• **Directions**
1. Using the book description, answer each of these:
(a) What is the name of the family's son who bullies the child?
(b) At which town does the railroad stop?
(c) What job does the child later take on the railroad?
2. From the book description, copy word for word the passage starting at "Woven together from" and ending at "in the child.".

• **Extract provided**
-- START --

Woven together from his coded diaries and from memories of the embittered family, the harrowing story that emerges is that of a child denied his past, "bound out" to a brutish man (whose justification is "You get you an animal, you got to break him"), trussed and staked to the floor of the sod hut to keep him from running away, worked endlessly at planting, harvesting, picking off tobacco worms by hand, wrapping tobacco plugs (while the other children go to school), and - the ultimate humiliation - bullied by the soft, resentful son of the family, George Stoke. Through it all the anger burns, yet the fire forges an uncanny strength in the child.
He bides his time. And then the railroad roars through the prairie, stopping at Sweetbrier, Kansas, and provides escape - freedom in the rough boomtown of Denver and a ferociously dangerous career as brakeman, astride the cars on the TransContinental Mogul heading into the Rockies.

-- END --

• **Supplied data**
-- START --

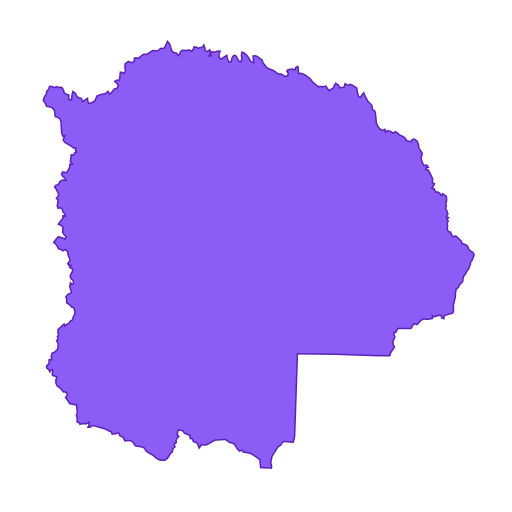 Padre Bernardo, Goiás, Brazil (Natural Earth projection), rotated 2°
{"feature_id": "56859067B81669958335053", "entity_name": "Padre Bernardo", "entity_type": "district", "adm_level": 2, "iso_a3": "BRA", "parent_name": "Brazil", "parent_adm1": "Goiás", "projection": "natural_earth1", "projection_center": [-48.332, -15.373], "detail": "fine", "context": "isolated", "style": "filled", "palette": "violet", "viewbox_px": 512, "rotation_deg": 2, "n_neighbors": 0, "source": "geoboundaries", "source_scale": "gbopen_adm2", "svg_char_len": 5841}
<svg xmlns="http://www.w3.org/2000/svg" viewBox="0 0 512 512"><g transform="rotate(2 256 256)"><path d="M278.8,467.4L278.9,465.0L277.9,461.9L279.0,455.5L284.5,446.2L287.2,444.1L289.1,441.1L290.8,440.4L299.7,440.8L300.9,435.2L300.8,352.3L337.4,351.4L379.7,351.4L393.2,351.0L393.9,348.1L397.6,342.1L396.3,339.9L395.8,337.6L396.2,335.4L397.7,332.2L396.6,330.1L396.7,327.8L398.4,327.4L400.2,323.5L413.3,323.0L416.1,318.3L419.5,318.9L422.9,314.7L425.7,313.1L429.7,313.3L434.4,312.3L434.3,309.5L436.0,310.6L440.2,309.1L442.8,308.8L443.9,311.5L446.0,312.1L446.1,309.0L454.7,306.1L455.3,304.0L455.0,298.2L456.6,290.1L456.7,285.7L457.2,282.2L459.0,280.6L460.7,277.4L463.5,274.2L463.6,271.6L464.4,268.6L466.0,266.7L467.2,263.8L468.9,261.6L470.5,257.0L470.7,254.7L472.0,252.9L474.0,247.1L472.5,244.8L468.5,242.2L467.2,238.9L465.2,237.4L461.3,236.2L460.5,233.8L455.0,229.0L451.9,229.9L449.5,225.3L447.5,224.9L446.2,222.6L446.4,219.0L445.8,216.7L446.9,214.5L445.5,212.3L447.1,210.9L444.7,209.9L446.3,207.4L445.3,204.4L443.7,201.9L444.4,199.7L443.9,197.6L444.6,193.4L444.1,189.7L440.3,187.2L439.1,189.2L437.6,187.2L435.6,185.7L433.4,185.9L431.7,182.6L429.4,182.2L431.9,177.6L429.8,176.6L429.8,172.5L426.2,165.7L424.7,163.7L422.7,163.8L423.1,161.6L425.1,161.4L423.7,159.3L420.4,159.4L418.9,156.6L417.5,152.3L418.7,147.7L415.1,142.7L414.5,139.2L413.4,136.1L410.3,133.6L407.9,134.2L407.2,136.2L402.8,135.7L400.7,132.8L397.4,130.8L395.1,130.1L393.3,128.3L390.9,126.8L388.7,128.6L386.8,127.0L383.0,126.1L381.1,127.8L380.3,124.9L378.5,126.0L375.9,125.1L373.5,122.6L371.7,119.1L370.4,109.4L369.5,106.7L367.6,106.1L366.5,101.4L362.5,97.6L359.4,92.3L358.0,89.1L356.0,91.7L354.8,94.0L352.9,92.9L351.7,89.2L350.8,84.6L345.8,81.6L343.8,81.2L342.0,82.4L339.1,80.6L338.2,84.1L334.2,85.1L332.2,82.2L329.6,80.6L328.4,82.7L327.6,85.2L323.1,88.3L319.9,83.8L316.8,84.6L314.5,84.2L312.5,84.8L306.5,80.1L303.9,76.9L298.5,73.2L294.5,71.8L292.8,72.4L291.8,70.5L291.8,67.9L291.2,65.1L289.1,66.2L288.3,68.8L285.8,67.8L281.5,68.7L280.3,70.2L282.0,72.6L281.1,75.1L278.5,75.4L274.6,73.2L271.9,73.3L266.8,69.9L261.9,68.3L259.8,66.9L256.5,63.0L255.1,59.8L250.2,56.5L248.3,55.9L246.1,56.2L246.9,62.9L244.6,62.2L243.2,60.8L242.3,58.9L239.7,55.6L236.8,53.3L234.8,52.8L234.4,56.2L235.0,59.2L234.1,62.4L232.0,61.9L229.2,56.8L226.9,56.2L225.3,58.5L224.2,62.9L222.0,62.9L220.4,59.6L219.8,56.5L214.2,60.4L212.3,59.1L211.9,56.0L213.0,52.5L210.3,52.6L207.8,53.7L205.1,53.4L203.6,54.9L202.6,51.5L200.5,53.4L198.1,52.4L197.5,49.4L196.5,47.0L195.5,48.9L191.0,50.4L189.1,49.4L186.9,49.1L186.0,51.6L184.5,53.8L181.9,52.3L179.8,53.0L175.2,53.0L173.6,54.1L172.6,56.9L171.3,58.6L169.7,56.1L166.6,55.5L164.6,53.7L162.3,47.1L160.1,44.6L157.0,51.6L153.4,51.9L150.5,54.6L145.6,54.2L140.0,58.2L136.6,58.3L133.2,61.0L132.0,62.7L130.1,62.1L127.6,62.4L127.4,65.9L125.3,67.1L121.6,66.0L118.5,68.6L118.4,72.1L119.1,75.7L118.0,78.2L115.9,77.2L114.0,77.0L113.4,85.1L110.7,85.1L108.7,86.4L111.0,88.2L112.5,90.8L111.2,93.2L108.3,94.2L106.4,97.1L103.9,99.5L102.3,96.6L99.6,99.2L96.5,99.6L91.5,101.6L89.6,106.5L86.4,108.6L83.4,109.4L82.4,106.5L82.1,104.3L77.3,107.8L75.9,104.5L73.3,104.1L71.2,102.4L69.8,99.7L67.2,98.0L66.5,101.7L66.2,106.5L63.4,106.0L63.3,101.6L60.9,101.1L58.5,99.5L57.8,96.7L55.8,94.2L52.8,94.4L50.7,93.7L48.3,94.8L46.4,93.8L43.6,93.7L43.4,96.0L40.9,99.0L41.0,101.2L39.0,104.3L38.0,108.1L39.9,110.2L41.4,113.6L46.2,114.5L47.8,115.6L49.6,117.9L50.5,123.7L53.2,124.4L55.5,125.9L56.5,129.1L57.5,139.7L58.6,142.9L60.6,142.4L59.2,146.8L60.9,149.1L68.0,152.9L69.9,154.5L72.2,154.1L71.8,156.6L72.9,158.3L71.2,159.2L70.5,161.4L67.9,161.3L67.1,168.2L69.4,170.6L66.7,170.9L66.8,173.2L65.7,176.3L63.8,179.2L59.7,178.8L58.7,181.0L60.3,183.3L62.3,185.0L63.6,187.0L60.1,186.8L57.8,188.0L55.7,191.7L53.5,192.3L52.3,194.1L54.2,196.5L56.1,200.2L56.7,202.4L54.5,205.3L56.3,207.0L55.6,212.8L56.6,215.3L59.0,214.6L60.8,216.3L61.7,218.9L63.5,220.6L63.9,223.0L61.7,222.4L61.5,225.2L57.3,231.1L60.1,232.3L61.9,233.6L62.1,239.3L63.4,241.3L65.4,243.2L64.8,245.6L58.0,243.5L56.1,245.5L53.3,249.5L55.1,250.7L56.8,252.9L58.5,255.8L60.6,256.2L62.7,257.6L64.9,256.2L67.7,258.1L68.2,261.8L69.5,264.2L70.4,267.2L68.1,270.1L69.4,272.0L71.4,271.8L70.2,274.0L72.2,274.8L73.5,276.6L70.9,282.5L71.9,285.1L73.9,286.6L74.7,289.4L73.1,291.0L71.5,289.3L70.9,293.1L73.0,299.0L70.2,300.4L68.5,301.9L67.4,303.6L68.3,305.6L68.3,309.3L71.8,311.5L73.5,313.5L75.6,313.9L76.9,317.6L76.9,320.5L75.4,323.4L75.0,326.2L73.0,327.3L71.3,329.8L68.9,331.2L67.6,332.6L66.6,330.7L60.8,336.3L60.7,339.6L61.5,341.9L60.3,343.5L61.2,345.9L59.6,347.6L61.0,349.7L61.4,352.0L60.9,356.3L57.7,359.4L55.7,360.1L54.9,363.3L55.2,366.7L52.8,367.0L52.9,371.0L50.5,373.2L50.8,375.4L52.8,376.6L54.1,379.0L55.4,376.8L57.2,377.1L56.5,379.8L56.8,382.5L58.9,382.9L61.2,384.0L60.3,387.1L60.5,390.2L62.1,393.1L64.3,394.3L68.4,398.6L70.8,398.6L72.6,401.1L70.6,404.0L72.8,406.8L74.9,410.1L82.0,411.2L82.1,413.9L83.0,417.9L82.0,421.4L83.1,424.7L82.9,428.0L84.9,428.7L86.0,430.4L88.4,429.6L92.0,429.7L95.0,427.9L94.9,430.7L94.0,433.1L96.5,432.7L99.0,431.0L112.3,434.4L114.7,435.8L117.3,436.7L118.4,439.0L121.5,438.7L123.3,437.7L125.2,438.0L126.1,440.3L129.6,441.9L131.5,445.4L135.1,444.8L138.9,445.5L142.0,449.9L149.1,450.9L151.2,451.8L152.6,454.3L154.9,456.1L160.0,458.7L163.6,461.7L166.8,463.2L168.9,463.5L171.8,463.3L174.4,461.6L177.6,456.1L179.2,454.7L179.8,451.2L181.7,449.6L180.7,446.9L182.9,445.1L182.5,442.9L183.4,440.9L185.2,439.0L183.4,437.2L184.4,432.3L189.2,433.3L190.5,435.5L196.1,437.6L196.7,440.8L198.6,440.7L200.1,443.9L202.4,444.2L204.0,445.5L205.9,449.9L207.9,446.7L213.0,446.5L221.6,441.4L231.9,440.4L235.9,443.2L238.7,443.7L241.2,445.0L244.1,449.6L246.2,451.6L248.9,450.5L250.1,452.4L254.6,452.9L258.4,453.9L265.0,457.9L267.1,459.8L268.0,467.3L278.8,467.4ZM203.6,54.9L204.1,57.7L202.1,57.5L203.6,54.9Z" fill="#8b5cf6" stroke="#5b21b6" stroke-width="1.5"/></g></svg>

-- END --

• **Task-by-task outputs**
1.
(a) George Stoke
(b) Sweetbrier, Kansas
(c) Brakeman

2.
Woven together from his coded diaries and from memories of the embittered family, the harrowing story that emerges is that of a child denied his past, "bound out" to a brutish man (whose justification is "You get you an animal, you got to break him"), trussed and staked to the floor of the sod hut to keep him from running away, worked endlessly at planting, harvesting, picking off tobacco worms by hand, wrapping tobacco plugs (while the other children go to school), and - the ultimate humiliation - bullied by the soft, resentful son of the family, George Stoke. Through it all the anger burns, yet the fire forges an uncanny strength in the child.